A l’issue du dialogue, les participants ont reconnu que les caractéristiques des IG en font des instruments permettant d’accroître, dans certaines conditions, la durabilité des systèmes alimentaires. La valorisation économique des produits d’origine est en effet une option intéressante pour préserver les ressources naturelles, la biodiversité, l'identité culturelle et la diversité alimentaire. A condition d’être garantie par un système de contrôle de la qualité fiable, et de répartir équitablement les bénéfices entre les différents acteurs de la chaine de valeur, cette valeur ajoutée encourage également la gouvernance territoriale. Ce cercle vertueux favorise alors des arrangements collectifs locaux pour la résolution de défis globaux, tels que la durabilité des systèmes de production ou l’adaptation au changement climatique.

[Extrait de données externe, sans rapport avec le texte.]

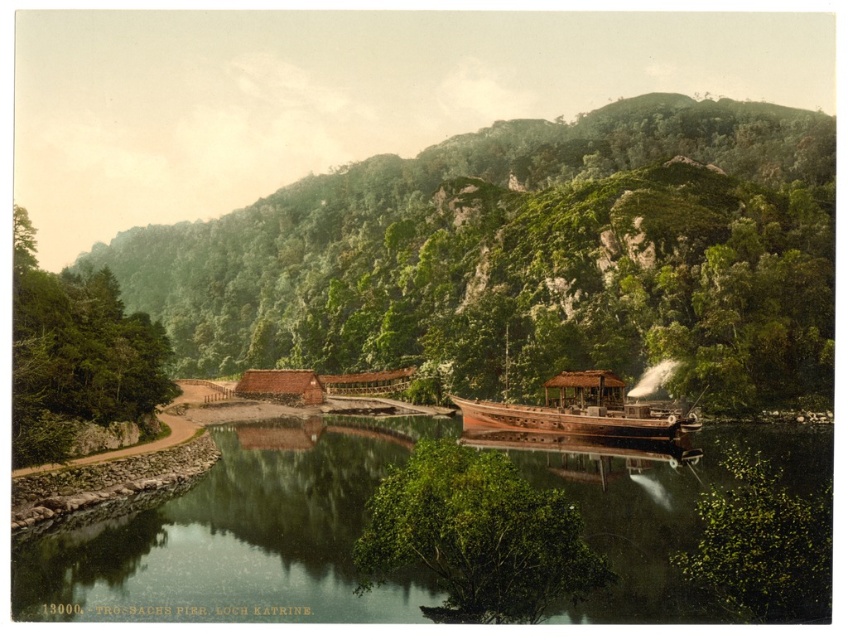
Looking at this image, you are standing at the point marked as point (76,355) in the image. Looking around, you see green leafy trees at left. Which direction should you walk to reach the wooden boat docked on the right side of the river?

You should walk to the right because the wooden boat docked on the right side of the river is located to the right of your current position at point (76,355), which is among the green leafy trees at left.

You are standing at the point with coordinates 0.5, 0.5 in the image. You want to reach the green smooth water at center. Which direction should you move in to get there?

The green smooth water at center is located at coordinates (x=240, y=536). Since your current position is at (x=424, y=320), you should move towards the northeast direction to reach it.

You are a hiker who wants to travel from the wooden steamboat at right to the green leafy mountain at center. Given that your average walking speed is 5 km per hour, how many minutes would it take you to reach the mountain?

The distance between the green leafy mountain at center and the wooden steamboat at right is 71.28 meters. Converting this distance to kilometers gives 0.07128 km. Dividing this by your walking speed of 5 km per hour yields 0.014256 hours. Multiplying by 60 minutes gives approximately 0.855 minutes, so it would take roughly 0.9 minutes to reach the mountain.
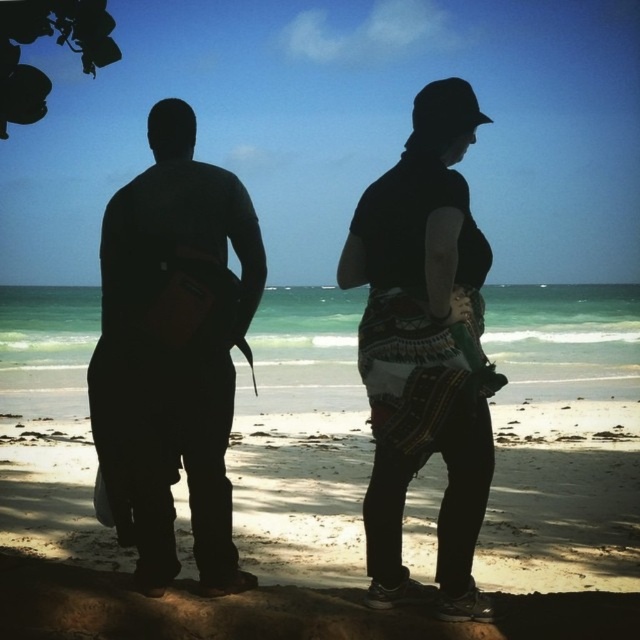
Question: Is black matte bag at left to the right of black textured fabric skirt at center from the viewer's perspective?

Choices:
 (A) yes
 (B) no

Answer: (B)

Question: Can you confirm if smooth sand at center is positioned to the right of black textured fabric skirt at center?

Choices:
 (A) no
 (B) yes

Answer: (A)

Question: Which of the following is the closest to the observer?

Choices:
 (A) (483, 502)
 (B) (451, 588)
 (C) (433, 624)
 (D) (116, 352)

Answer: (C)

Question: Which of these objects is positioned closest to the smooth sand at center?

Choices:
 (A) black matte bag at left
 (B) silhouette fabric at center

Answer: (A)

Question: Which point is farther to the camera?

Choices:
 (A) (220, 246)
 (B) (122, 522)
 (C) (465, 460)

Answer: (A)

Question: Does smooth sand at center appear under black matte bag at left?

Choices:
 (A) yes
 (B) no

Answer: (A)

« Les participants ont également mis l’accent sur le potentiel des réseaux sociaux et autres plateformes d’échanges, qui offrent de nouvelles possibilités d’organisation et coopération, ajoute Claire Bernard-Mongin. Par exemple, raconter l’histoire d’un produit et ses spécificités, mettre en valeur son terroir d’origine et les savoir-faire du collectifs… Les réseaux sociaux rassemblent des communautés autour de modèles de consommation soucieux de l’origine et des conditions de production de l’alimentation. » 

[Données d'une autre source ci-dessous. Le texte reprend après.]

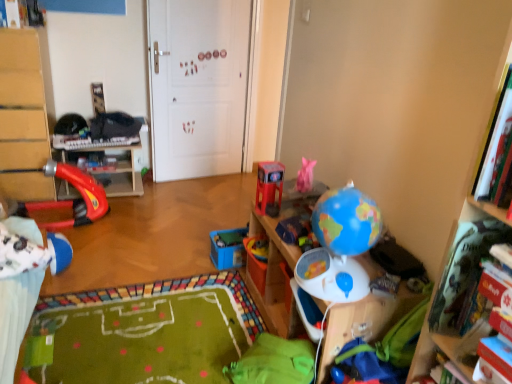
Question: Is shiny red toy car at center, the fourth toy from the left, spatially inside rubberized red slide at left, or outside of it?

Choices:
 (A) outside
 (B) inside

Answer: (A)

Question: From a real-world perspective, is shiny red toy car at center, the fourth toy from the left, positioned above or below rubberized red slide at left?

Choices:
 (A) above
 (B) below

Answer: (A)

Question: Estimate the real-world distances between objects in this image. Which object is closer to the rubberized red slide at left, arranged as the first toy when viewed from the left?

Choices:
 (A) blue matte globe at right, acting as the 2th toy starting from the right
 (B) rubberized red slide at left
 (C) white matte door at center
 (D) brown wooden shelf at left
 (E) green fabric bean bag at lower center

Answer: (B)

Question: Estimate the real-world distances between objects in this image. Which object is farther from the rubberized red slide at left?

Choices:
 (A) shiny red toy car at center, the fourth toy from the left
 (B) brown wooden shelf at left
 (C) green fabric bean bag at lower center
 (D) rubberized red slide at left, arranged as the first toy when viewed from the left
 (E) blue matte globe at right, marked as the 6th toy in a left-to-right arrangement

Answer: (E)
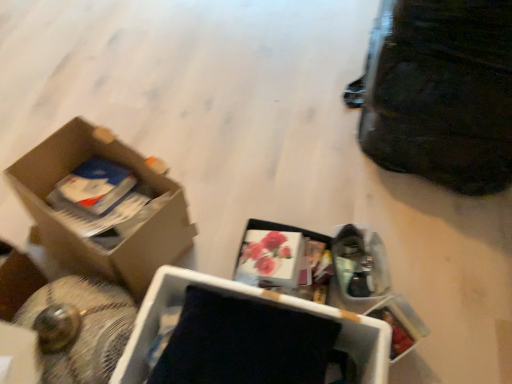
Question: Considering the relative sizes of cardboard box at left, acting as the 2th box starting from the right, and black matte box at center, which is the second box from left to right, in the image provided, is cardboard box at left, acting as the 2th box starting from the right, thinner than black matte box at center, which is the second box from left to right,?

Choices:
 (A) no
 (B) yes

Answer: (A)

Question: Is cardboard box at left, placed as the first box when sorted from left to right, far from black matte box at center, acting as the first box starting from the right?

Choices:
 (A) no
 (B) yes

Answer: (A)

Question: Is cardboard box at left, placed as the first box when sorted from left to right, bigger than black matte box at center, which is the second box from left to right?

Choices:
 (A) no
 (B) yes

Answer: (B)

Question: Does cardboard box at left, acting as the 2th box starting from the right, have a greater width compared to black matte box at center, which is the second box from left to right?

Choices:
 (A) no
 (B) yes

Answer: (B)

Question: Is cardboard box at left, placed as the first box when sorted from left to right, positioned before black matte box at center, which is the second box from left to right?

Choices:
 (A) yes
 (B) no

Answer: (B)

Question: Would you say black matte box at center, which is the second box from left to right, is part of cardboard box at left, placed as the first box when sorted from left to right,'s contents?

Choices:
 (A) no
 (B) yes

Answer: (A)

Question: Is black leather bag at upper right smaller than black matte box at center, which is the second box from left to right?

Choices:
 (A) no
 (B) yes

Answer: (A)

Question: Is black leather bag at upper right behind black matte box at center, which is the second box from left to right?

Choices:
 (A) no
 (B) yes

Answer: (B)

Question: Is black leather bag at upper right next to black matte box at center, acting as the first box starting from the right?

Choices:
 (A) yes
 (B) no

Answer: (B)

Question: Is black leather bag at upper right taller than black matte box at center, acting as the first box starting from the right?

Choices:
 (A) yes
 (B) no

Answer: (A)

Question: From the image's perspective, is black leather bag at upper right over black matte box at center, which is the second box from left to right?

Choices:
 (A) yes
 (B) no

Answer: (A)

Question: Does black leather bag at upper right turn towards black matte box at center, acting as the first box starting from the right?

Choices:
 (A) no
 (B) yes

Answer: (A)

Question: Is cardboard box at left, acting as the 2th box starting from the right, next to black leather bag at upper right and touching it?

Choices:
 (A) no
 (B) yes

Answer: (A)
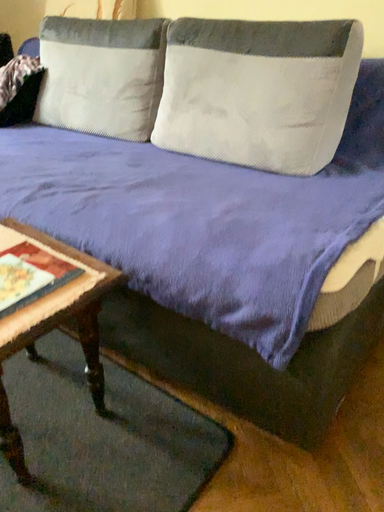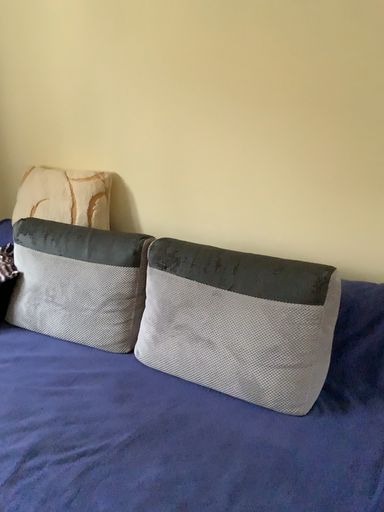
Question: How did the camera likely rotate when shooting the video?

Choices:
 (A) rotated upward
 (B) rotated downward

Answer: (A)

Enfin, dans un monde numérique, l’innovation en matière de traçabilité et de contrôle des produits d’origine est une dimension cruciale pour le développement du commerce de ces produits. Elle incite à la coopération entre les pays pour lutter contre les fraudes et protéger la réputation des IG, notamment avec le développement du commerce alimentaire en ligne, en plein essor depuis le début de la pandémie de la covid-19. 

IG, agroécologie… ces approches territoriales des systèmes alimentaires, portées par la société civile, changent la donne. Encore faut-il qu’elles trouvent leurs « voix » dans le Sommet onusien à venir, pour contribuer à une réponse collective qui soit à la hauteur de l’urgence des changements à mettre en œuvre. 

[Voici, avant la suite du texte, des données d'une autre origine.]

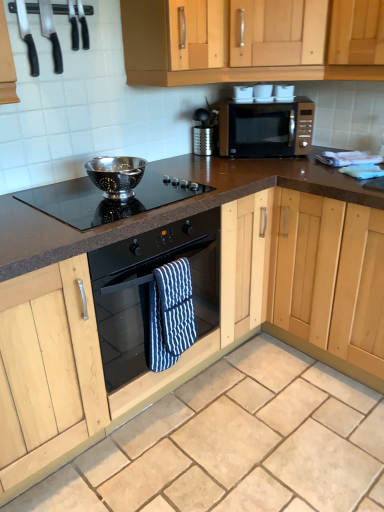
Question: Does blue striped oven mitt at center have a larger size compared to black glass cooktop at center?

Choices:
 (A) no
 (B) yes

Answer: (A)

Question: From the image's perspective, is blue striped oven mitt at center located above black glass cooktop at center?

Choices:
 (A) yes
 (B) no

Answer: (B)

Question: Is blue striped oven mitt at center positioned before black glass cooktop at center?

Choices:
 (A) no
 (B) yes

Answer: (A)

Question: From a real-world perspective, does blue striped oven mitt at center stand above black glass cooktop at center?

Choices:
 (A) no
 (B) yes

Answer: (A)

Question: Is blue striped oven mitt at center further to the viewer compared to black glass cooktop at center?

Choices:
 (A) no
 (B) yes

Answer: (B)

Question: Is the surface of blue striped oven mitt at center in direct contact with black glass cooktop at center?

Choices:
 (A) no
 (B) yes

Answer: (A)

Question: Can you confirm if black plastic knives at upper left, placed as the 2th appliance when sorted from left to right, is positioned to the right of black glass cooktop at center?

Choices:
 (A) yes
 (B) no

Answer: (B)

Question: Is black plastic knives at upper left, which ranks as the first appliance in right-to-left order, positioned far away from black glass cooktop at center?

Choices:
 (A) yes
 (B) no

Answer: (B)

Question: Considering the relative sizes of black plastic knives at upper left, which ranks as the first appliance in right-to-left order, and black glass cooktop at center in the image provided, is black plastic knives at upper left, which ranks as the first appliance in right-to-left order, wider than black glass cooktop at center?

Choices:
 (A) no
 (B) yes

Answer: (A)

Question: Can you confirm if black plastic knives at upper left, placed as the 2th appliance when sorted from left to right, is smaller than black glass cooktop at center?

Choices:
 (A) yes
 (B) no

Answer: (A)

Question: Is black plastic knives at upper left, which ranks as the first appliance in right-to-left order, positioned behind black glass cooktop at center?

Choices:
 (A) no
 (B) yes

Answer: (B)

Question: Is black glass cooktop at center inside black plastic knives at upper left, placed as the 2th appliance when sorted from left to right?

Choices:
 (A) yes
 (B) no

Answer: (B)

Question: Is satin gold microwave at upper center positioned beyond the bounds of black glass oven at center?

Choices:
 (A) yes
 (B) no

Answer: (A)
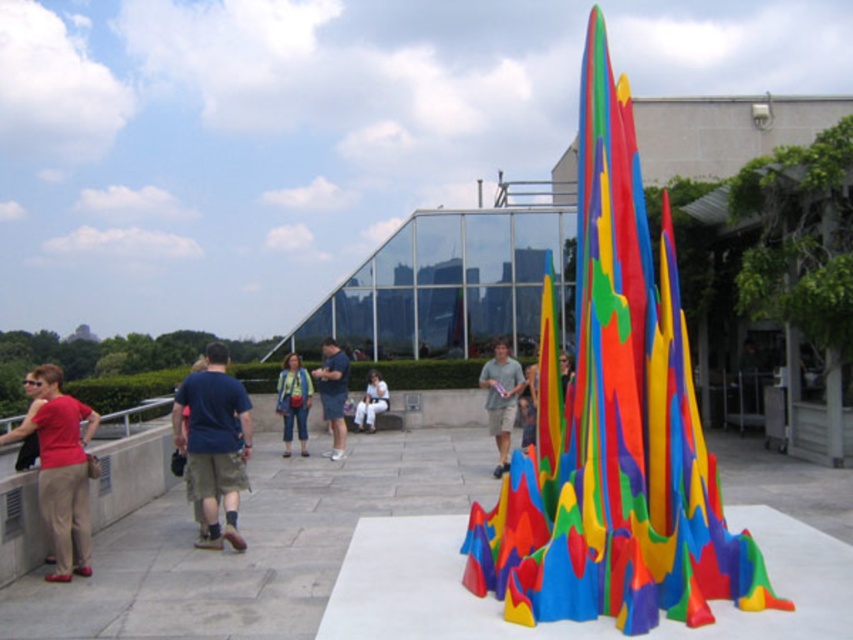
You are a fashion designer observing a model wearing the matte gray shirt at center and matte white pants at center. Which clothing item is located to the right of the other?

The matte gray shirt at center is positioned on the right side of matte white pants at center.

You are standing in front of the sculpture and want to place a 10 feet long ladder between the blue fabric shirt at center and the blue cotton shirt at center. Will the ladder fit between them?

The distance between the blue fabric shirt at center and the blue cotton shirt at center is 11.59 feet, so the 10 feet long ladder will fit between them since it is shorter than the distance.

You are organizing a clothing display and need to place the matte gray shirt at center and the blue cotton shirt at center. Since they are both at the center, which one should you place first to ensure the other is visible?

The matte gray shirt at center should be placed over the blue cotton shirt at center first so that the blue cotton shirt remains visible underneath.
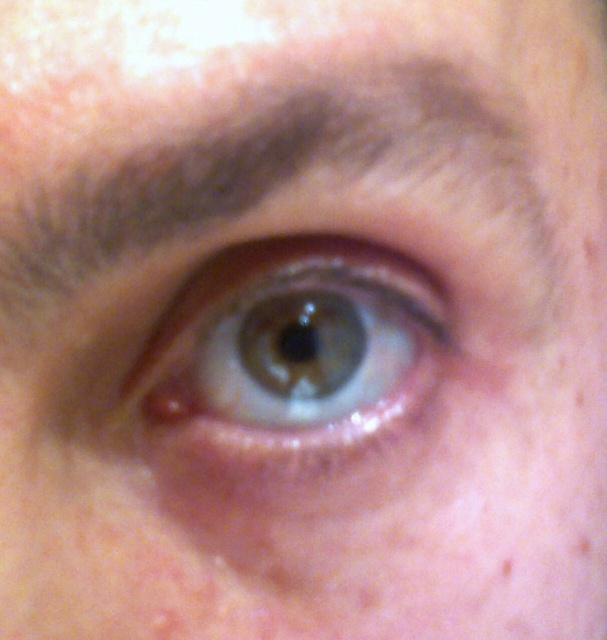
Question: Which point is farther to the camera?

Choices:
 (A) (314, 129)
 (B) (345, 433)

Answer: (B)

Question: Can you confirm if brown fuzzy eyebrow at upper center is positioned to the right of green matte eye at center?

Choices:
 (A) yes
 (B) no

Answer: (A)

Question: Can you confirm if brown fuzzy eyebrow at upper center is thinner than green matte eye at center?

Choices:
 (A) yes
 (B) no

Answer: (B)

Question: Which of the following is the closest to the observer?

Choices:
 (A) (438, 284)
 (B) (455, 176)

Answer: (B)

Question: Can you confirm if brown fuzzy eyebrow at upper center is positioned below green matte eye at center?

Choices:
 (A) no
 (B) yes

Answer: (A)

Question: Which of the following is the closest to the observer?

Choices:
 (A) (198, 179)
 (B) (148, 353)

Answer: (A)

Qu’est-ce qu’une indication géographique ?

Une indication géographique identifie un produit qui possède une origine géographique spécifique et en tire des qualités ou une réputation particulière. Ces qualités sont le résultat de facteurs naturels et humains. Elles sont fondées sur les connaissances, les pratiques et les savoir-faire communs à un collectif dans un territoire donné. Les règles d’élaboration d’une IG sont inscrites dans un cahier des charges et font l’objet de contrôles, exercés par un organisme indépendant. Une indication géographique protège ainsi la réputation du produit, et permet de valoriser un bien collectif intrinsèquement lié à un territoire.